Adozioni, la Cassazione dice no alla scelta razziale

Per adottare bisogna essere dei super-genitori. Non basta proporsi come una coppia desiderosa di aiutare un bambino sfortunato, orfano o abusato. Serve anche una sensibilità che va oltre il colore della sua pelle, della sua razza, delle sue abitudini. Solo una coppia generosa a questo livello merita «in premio» un figlio. Gli altri, quelli che sperano di selezionare il bambino su una specie di catalogo immaginario per sceglierne le caratteristiche ideali, evitino di fare domanda di adozione. D’ora in poi nessun giudice concederà loro il decreto di idoneità perché queste coppie saranno bollate come razziste.
Il messaggio delle Sezioni Unite della Cassazione racchiuso in diciannove pagine di sentenza è chiarissimo. Niente bambini alle coppie di aspiranti genitori che, nelle procedure delle adozioni internazionali, dichiarano davanti al giudice di volere solo minori di determinate etnie. In questi casi, infatti, il magistrato, non solo non deve convalidare i decreti di adozione, ma deve mettere in discussione la capacità stessa della coppia «razzista» a candidarsi per l'adozione. Gli ermellini hanno così messo in guardia qualsiasi tribunale dei minori ad accogliere certe preferenze. Com’era avvenuto in Sicilia dove una coppia aveva ottenuto il decreto d’idoneità in cui erano stati esclusi i bambini neri o di razza asiatica. Quel decreto era stato contestato dall’Aibi, l’Associazione amici dei bambini, che da anni lotta contro queste preferenze.

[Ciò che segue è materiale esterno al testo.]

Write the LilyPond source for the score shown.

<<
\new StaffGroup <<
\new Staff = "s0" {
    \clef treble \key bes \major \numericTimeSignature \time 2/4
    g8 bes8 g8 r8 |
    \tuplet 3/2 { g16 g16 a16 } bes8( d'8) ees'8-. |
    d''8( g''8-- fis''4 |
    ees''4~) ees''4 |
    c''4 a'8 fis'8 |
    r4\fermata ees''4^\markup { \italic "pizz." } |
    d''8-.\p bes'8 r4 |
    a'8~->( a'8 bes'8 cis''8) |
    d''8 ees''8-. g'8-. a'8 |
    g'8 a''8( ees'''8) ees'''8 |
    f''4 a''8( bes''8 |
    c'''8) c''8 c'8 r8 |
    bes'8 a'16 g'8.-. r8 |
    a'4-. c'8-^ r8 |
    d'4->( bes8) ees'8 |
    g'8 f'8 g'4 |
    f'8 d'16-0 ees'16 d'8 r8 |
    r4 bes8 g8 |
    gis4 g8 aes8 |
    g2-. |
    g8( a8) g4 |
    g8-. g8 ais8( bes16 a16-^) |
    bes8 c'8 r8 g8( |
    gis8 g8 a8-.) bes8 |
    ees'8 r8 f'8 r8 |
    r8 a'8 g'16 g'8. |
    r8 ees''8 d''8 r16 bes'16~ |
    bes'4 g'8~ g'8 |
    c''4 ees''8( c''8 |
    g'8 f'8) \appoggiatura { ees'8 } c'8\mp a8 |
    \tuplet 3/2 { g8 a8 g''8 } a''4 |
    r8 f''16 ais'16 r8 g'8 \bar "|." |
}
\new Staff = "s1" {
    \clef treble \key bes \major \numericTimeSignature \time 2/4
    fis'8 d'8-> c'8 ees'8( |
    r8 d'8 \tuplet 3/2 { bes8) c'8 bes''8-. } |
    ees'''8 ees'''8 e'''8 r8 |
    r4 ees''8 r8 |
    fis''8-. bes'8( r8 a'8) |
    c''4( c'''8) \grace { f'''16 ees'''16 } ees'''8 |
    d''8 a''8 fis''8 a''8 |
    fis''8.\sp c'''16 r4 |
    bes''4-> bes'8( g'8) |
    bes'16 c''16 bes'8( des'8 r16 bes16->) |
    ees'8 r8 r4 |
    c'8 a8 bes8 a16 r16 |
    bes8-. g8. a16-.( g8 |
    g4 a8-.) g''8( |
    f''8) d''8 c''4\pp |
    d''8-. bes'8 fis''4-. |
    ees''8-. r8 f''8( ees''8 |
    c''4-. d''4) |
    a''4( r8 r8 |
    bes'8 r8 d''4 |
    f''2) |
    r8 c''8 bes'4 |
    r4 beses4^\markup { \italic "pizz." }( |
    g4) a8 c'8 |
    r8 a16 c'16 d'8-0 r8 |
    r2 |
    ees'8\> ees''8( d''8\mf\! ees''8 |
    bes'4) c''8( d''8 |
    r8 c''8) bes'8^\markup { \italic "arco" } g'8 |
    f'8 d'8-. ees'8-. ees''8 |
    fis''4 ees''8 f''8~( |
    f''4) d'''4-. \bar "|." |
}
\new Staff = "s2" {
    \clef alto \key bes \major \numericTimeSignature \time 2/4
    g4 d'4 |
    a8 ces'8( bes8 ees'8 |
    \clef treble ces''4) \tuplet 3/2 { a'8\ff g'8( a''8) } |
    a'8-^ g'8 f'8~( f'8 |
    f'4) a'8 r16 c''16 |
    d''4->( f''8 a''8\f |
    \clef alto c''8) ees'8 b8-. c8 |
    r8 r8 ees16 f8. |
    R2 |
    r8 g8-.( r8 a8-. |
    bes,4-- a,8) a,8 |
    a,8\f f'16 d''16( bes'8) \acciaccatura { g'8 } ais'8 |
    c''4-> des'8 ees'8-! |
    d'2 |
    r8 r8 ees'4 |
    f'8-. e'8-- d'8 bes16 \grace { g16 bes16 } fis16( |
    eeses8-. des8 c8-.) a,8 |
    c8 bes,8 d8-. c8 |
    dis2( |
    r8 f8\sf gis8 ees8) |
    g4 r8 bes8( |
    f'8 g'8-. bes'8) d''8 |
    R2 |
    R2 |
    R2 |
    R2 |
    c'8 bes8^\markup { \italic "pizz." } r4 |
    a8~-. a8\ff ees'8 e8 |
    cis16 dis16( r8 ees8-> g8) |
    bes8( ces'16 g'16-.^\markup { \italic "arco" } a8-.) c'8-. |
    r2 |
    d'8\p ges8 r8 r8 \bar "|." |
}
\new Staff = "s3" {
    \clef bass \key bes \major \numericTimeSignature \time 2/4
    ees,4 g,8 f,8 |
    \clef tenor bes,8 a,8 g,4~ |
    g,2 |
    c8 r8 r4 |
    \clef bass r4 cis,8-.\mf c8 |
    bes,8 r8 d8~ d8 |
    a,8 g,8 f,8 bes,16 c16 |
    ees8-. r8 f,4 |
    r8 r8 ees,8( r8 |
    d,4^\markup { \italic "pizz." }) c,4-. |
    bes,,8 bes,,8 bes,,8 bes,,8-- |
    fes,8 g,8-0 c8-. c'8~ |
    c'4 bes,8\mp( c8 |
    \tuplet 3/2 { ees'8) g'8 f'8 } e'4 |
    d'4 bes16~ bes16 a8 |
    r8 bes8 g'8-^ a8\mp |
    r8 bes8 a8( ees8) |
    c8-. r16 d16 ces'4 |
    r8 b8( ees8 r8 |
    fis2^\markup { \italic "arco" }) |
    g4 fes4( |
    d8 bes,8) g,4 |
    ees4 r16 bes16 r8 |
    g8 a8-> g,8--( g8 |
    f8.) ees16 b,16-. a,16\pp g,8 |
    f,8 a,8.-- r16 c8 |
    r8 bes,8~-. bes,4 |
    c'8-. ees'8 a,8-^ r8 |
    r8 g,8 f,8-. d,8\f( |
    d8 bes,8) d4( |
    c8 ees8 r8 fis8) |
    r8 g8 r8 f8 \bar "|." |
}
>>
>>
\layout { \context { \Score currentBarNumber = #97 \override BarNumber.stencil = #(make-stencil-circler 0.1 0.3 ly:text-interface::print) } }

E la Procura generale di piazza Cavour ne aveva accolto il ricorso chiedendo alle Sezioni unite che fossero messi al bando dal nostro ordinamento i decreti contenenti indicazioni sull'etnia dei minori. Un invito raccolto dalla Suprema corte. «Tutti i bambini abbandonati hanno alle spalle una storia già profondamente tormentata» scrivono i giudici «e, ancor più degli altri bimbi, necessitano di papà e mamme con peculiari doti di sensibilità». Dunque vanno scartate le coppie che esprimono preferenze per «determinate caratteristiche genetiche» del bambino che vorrebbero.
Chi non si adegua alle regole deve rinunciare a essere un genitore? Le Sezioni unite aprono uno spiraglio e si appellano ai servizi sociali affinché diano una formazione adeguata alle coppie per guidarle verso «una più profonda consapevolezza del carattere solidaristico, e non egoistico dell'adozione».
Con il sostegno psicologico «si possono aiutare le coppie a superare le difficoltà di accogliere un bimbo che non sia a propria immagine o le paure di quanti dicono "no" al bimbo diverso per il timore di fenomeni di xenofobia che espongano a rischio l’integrazione del minore nell’ambiente sociale e creino in lui problemi di adattamento».
Sagge parole. Ma a volte si scontrano con la dura realtà. Molte coppie ritengono che la pelle scura sia un handicap per il bambino. Come quest’aspirante madre adottiva che confessa a Linda Marmetto della Cifa (ente autorizzato): «Non potrei sopportare le domande che mi farebbe la gente all’uscita della scuola. Io non saprei cosa rispondere. Non per me, ma per lui. Meglio zoppo che nero! Non andiamocela a cercare, è un problema in meno». E allora? Si rinuncia a essere genitori? Il consiglio di un esperto del settore è lineare. Le considerazioni «razziste» vanno tenute per sé, semmai pensate e mai espresse chiaramente. Inoltre, basta affidarsi a un ente (ce ne sono settanta) che lavora in Russia e non a uno che lavora in Africa. Proporrà naturalmente bambini affini a quelli europei.